Stewart Wingate, CEO, Gatwick stated: “It is bitterly disappointing news for our impacted passengers and airlines that Portugal is to be added to the “amber” list from next week while no further destinations are being opened up for “green” travel. While it is in all of our interests to ensure that we only take forward steps out of the pandemic, we hope that the rest of Europe follows the UK’s speed of public vaccination so that safe and easy travel to and from the UK becomes a reality quickly, particularly as travel between mainland European countries is opening up already. As the UK remains focussed on its final easing out of lockdown at the end of June, we remain optimistic that Summer holidays abroad will be a reality for the many people desperate to reunite with friends and family or enjoy a well-earned break.”
Mark Simpson, equity analyst at Goodbody commented: “The UK Government’s decision to shorten its travel destination green list saw a sharp decline in share prices as the market will need to adjust down forecasts for this year and raise cash needs for the industry. The universally negative response is not surprising given the downgrading of Portugal from green to amber after only three weeks, with the country the only real summer holiday destination previously on the green list.
“This ‘stop, go, stop’ decision making by the UK Government makes scheduling future capacity almost impossible for airlines, with all the cost implications this have in terms of readying aircraft and staff for deployment and then having to stand them down again. Further, it will undermine customers’ confidence in making bookings given the uncertainty that the status of any destination could change when they are abroad. As a result, we would expect the booking window to tighten again as a result of the decision made to change Portugal’s status to amber.

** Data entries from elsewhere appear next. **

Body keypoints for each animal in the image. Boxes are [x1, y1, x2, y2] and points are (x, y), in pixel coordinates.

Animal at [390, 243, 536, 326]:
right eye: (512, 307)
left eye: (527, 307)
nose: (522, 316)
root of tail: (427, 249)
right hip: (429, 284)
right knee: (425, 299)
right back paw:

“Potentially we might see a further round of funding made available, such as the CCFF scheme accessed last year, although the industry would prefer the loosening of travel restrictions as the answer to this concern.
“Overall, progress to recovery was never going to be a straight line, with the Delta variant proving to be a concern that is currently looking to be delaying a wider lowering of barriers by some three to four weeks. This is why a number of airlines were cautioning the market that losses this year may be bigger than consensus indicated at the time of their recent results.”